The Scenery and the Sand Pit

So we can now move about willy nilly and see where we are going. Still need a play pen though. This is where we can get really inventive and easy. Making a real forest with trees which take damage on shooting is hard in graphics, but really trivial in augmented reality. May be it will encourage preservation of play parks and clean play beaches, or post-apocalyptic architecture. We will have to stream and clean and stabilize the videos, we will have to motion track and assist with auto-lock shooting. Technology which I pray the millitary will not try to use for other means.

Monday, January 4, 2010

Chewing gum computer - Gumstix Verdex

Matthew at the Uni lent me one of the coolest and smallest functional computers on a tiny board. It is a Gumstix Verdex based unit with a 400MHz processor, it also comes with a GPS add-on board and you can run Linux OpenEmbedded or windows CE on it. I also have a microstrain 3DM-GX2 to complete the kit for positional sensing.

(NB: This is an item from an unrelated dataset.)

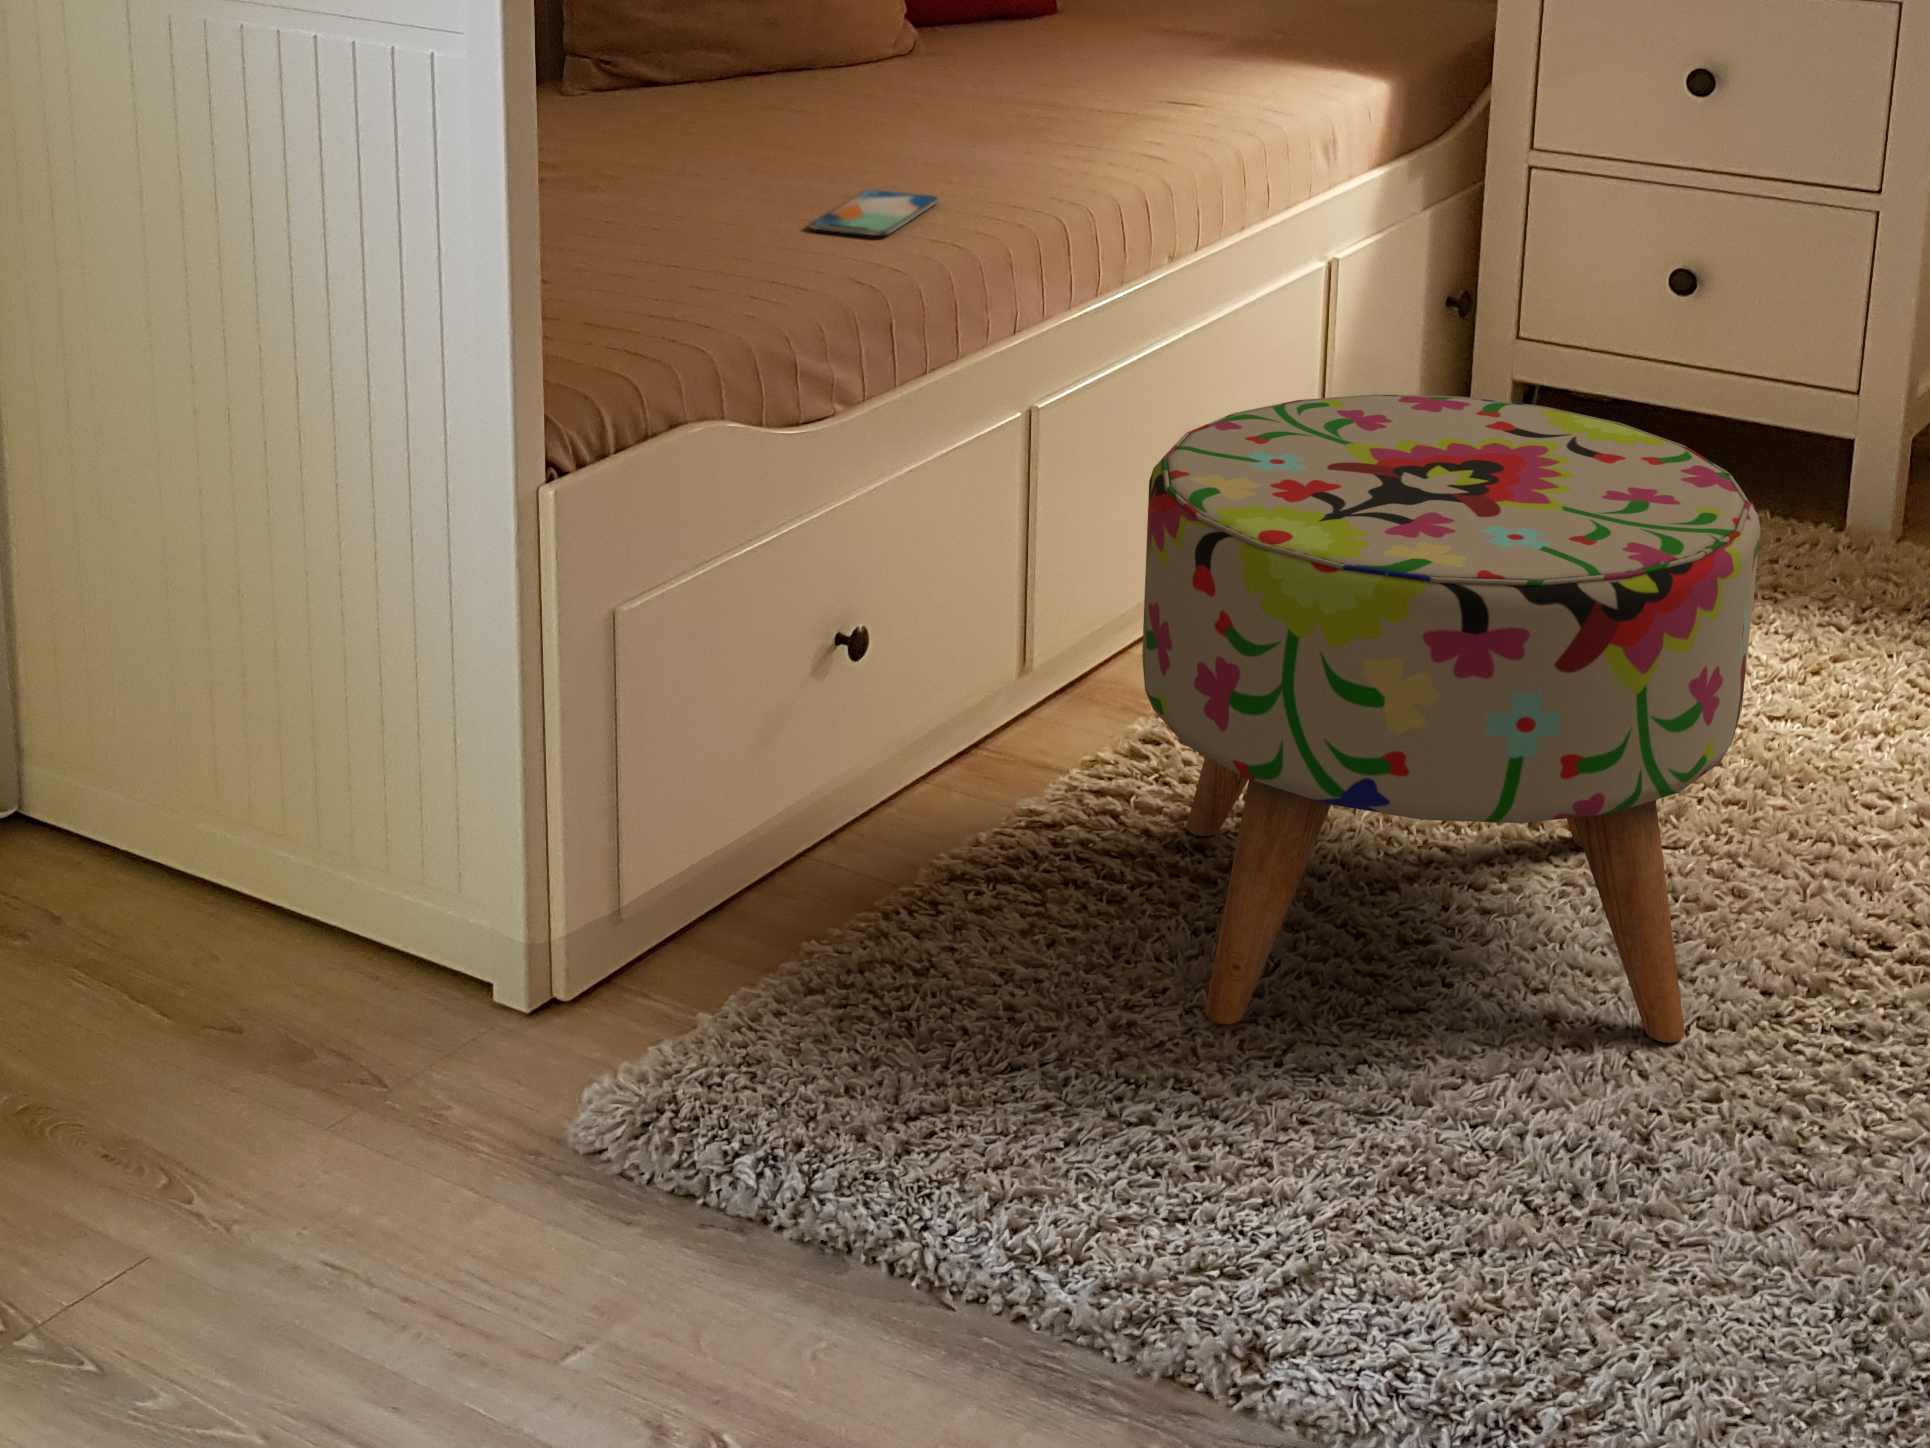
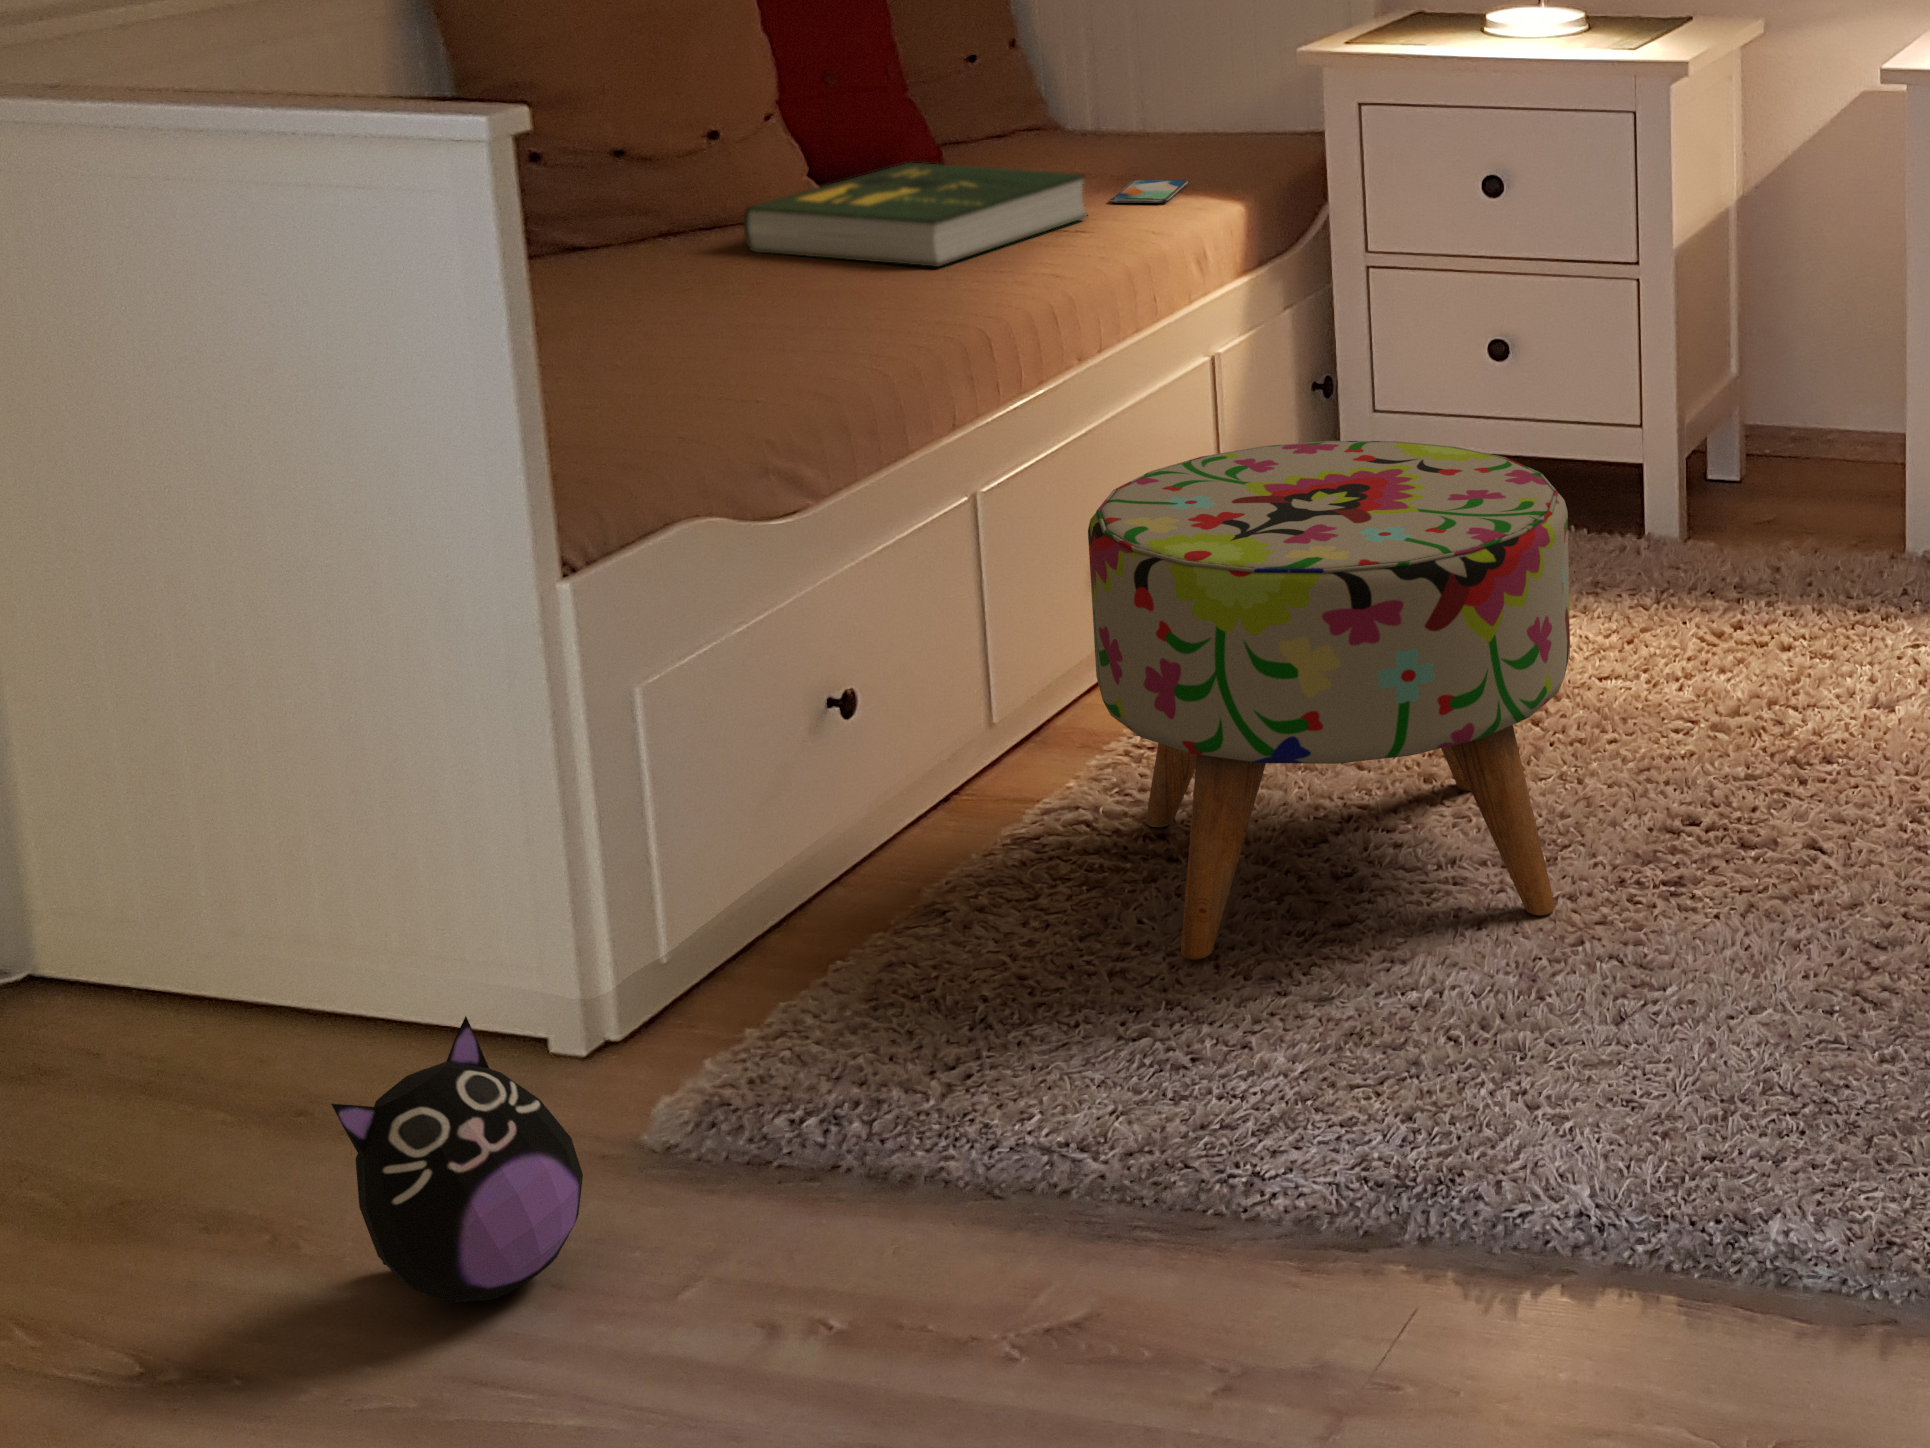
book: none [818,4,1207,132] -> present [744,163,1087,267]
smartphone: present [809,190,940,236] -> present [1110,180,1188,203]
plush toy: none [217,985,481,1315] -> present [331,1016,583,1303]

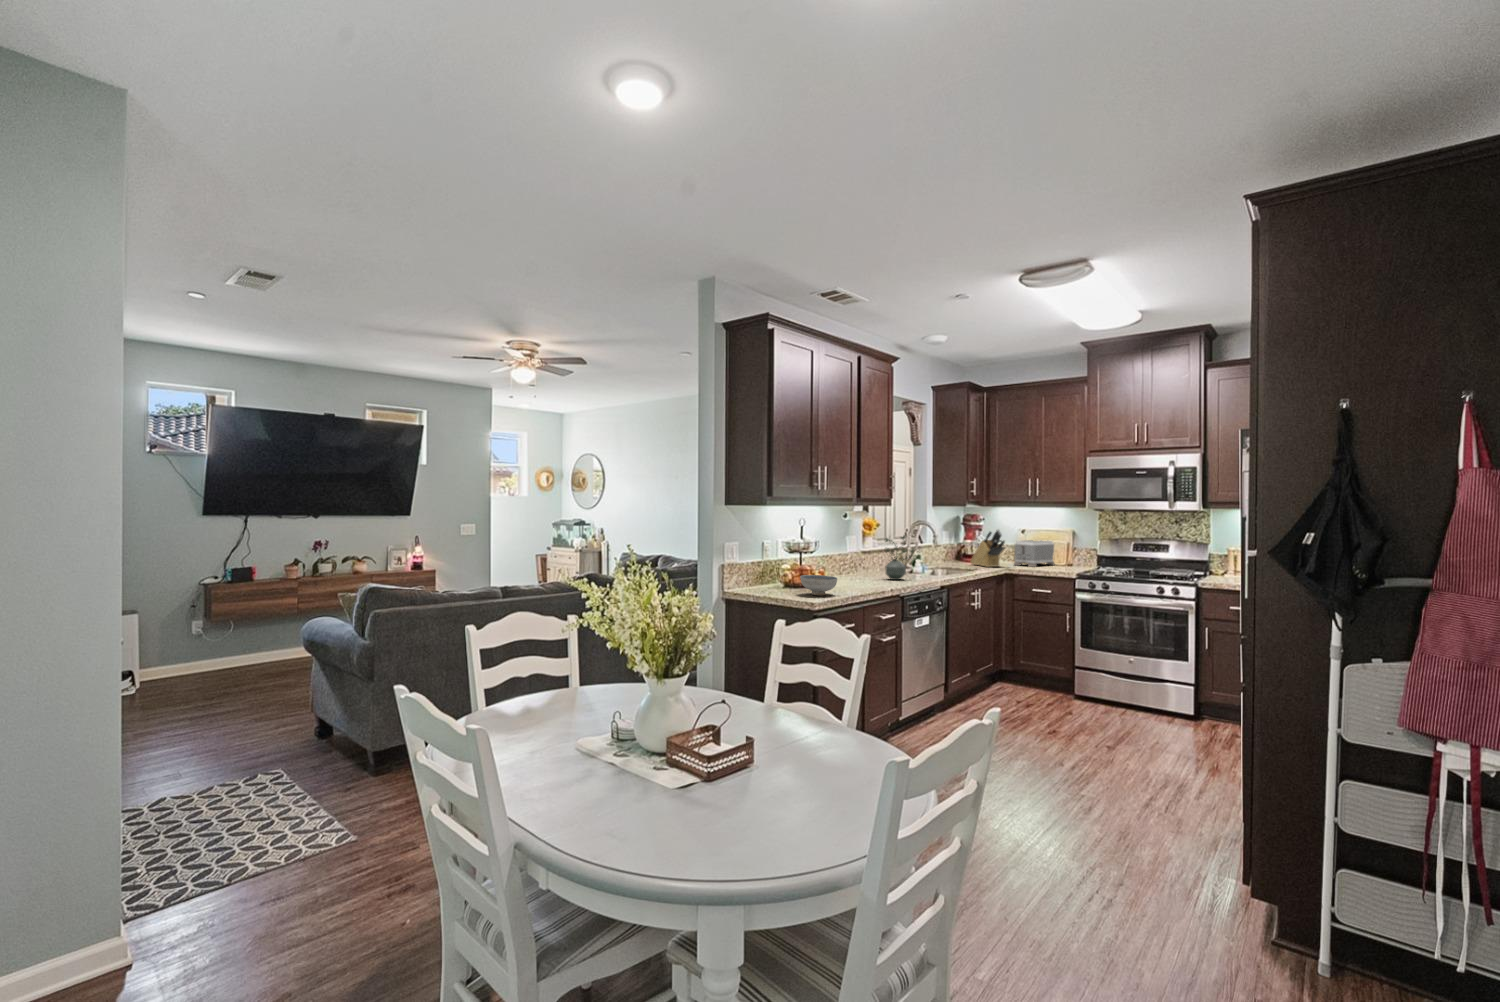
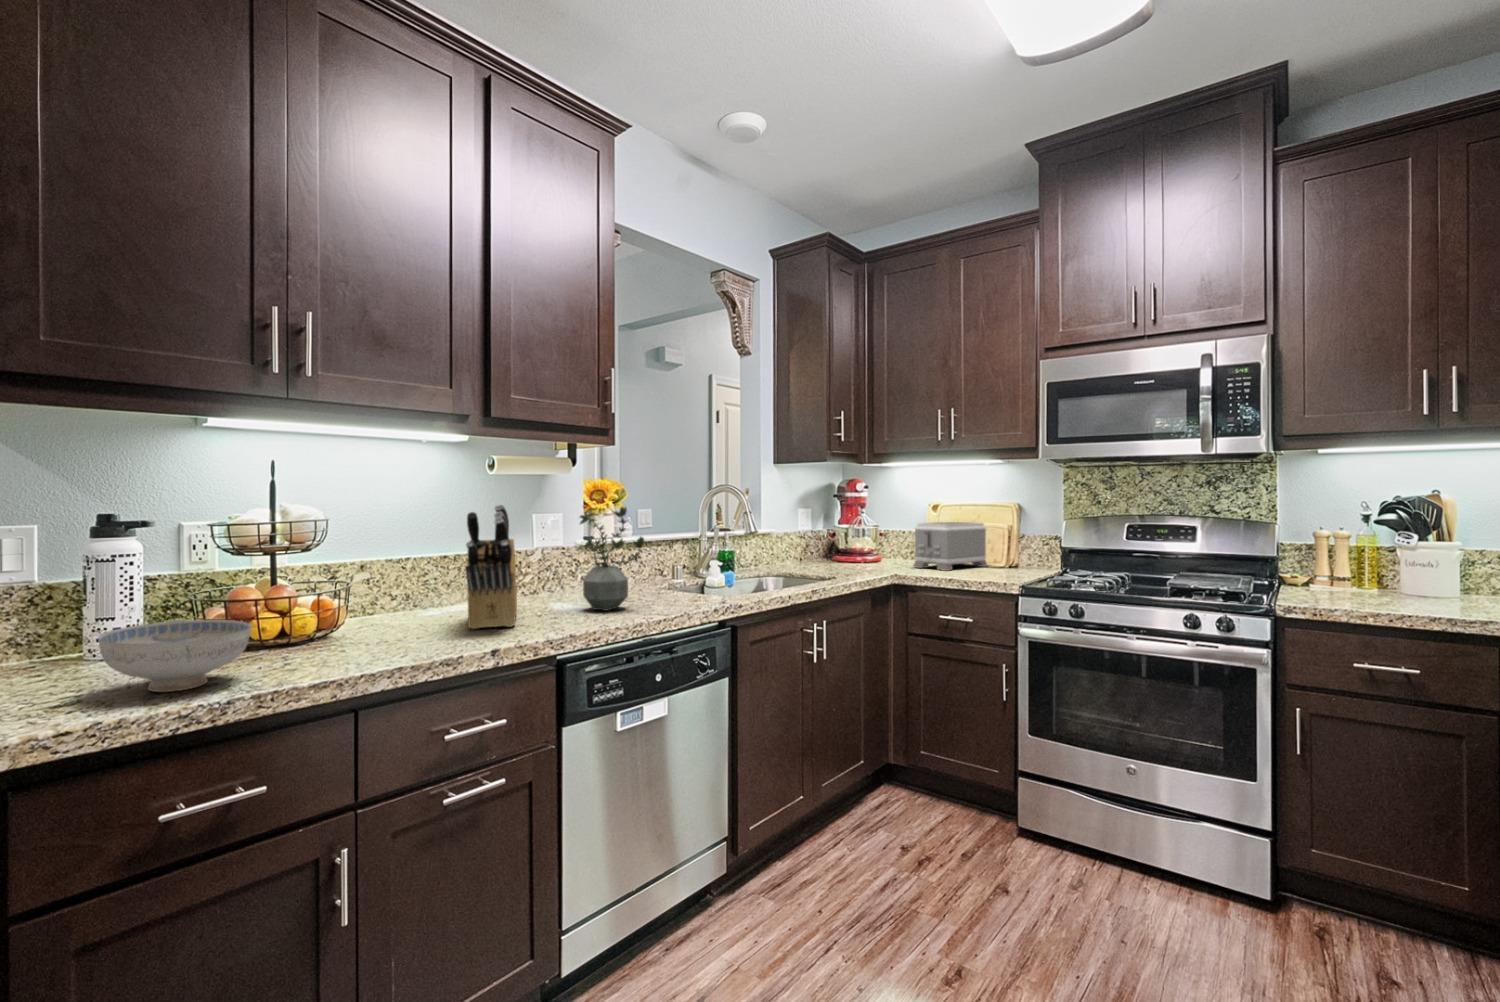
knife block: present [970,530,1005,567] -> present [465,505,517,629]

Time to hop-along and install an autopilot OS on the Gumstix to get flying.

Friday, January 1, 2010

Happy new year - may the stars keep moving

It was a great new year's eve - a completely awake night of food, friends, drinks and dancing. For some reason I got obsessed with pointing out that nothing lasts for ever - stars live, move around and die. Showed the stars in the Orion constellation thrice and pointed out the rabbit on the moon.

Orion has some of the most exciting stars around, Rigel, Betelgeuse, Bellatrix. Nearby is the brightest Sirius. Strangely enough a lot of separated cultures identify the same group of stars as the same constellation, points to the common human wiring for pattern recognition.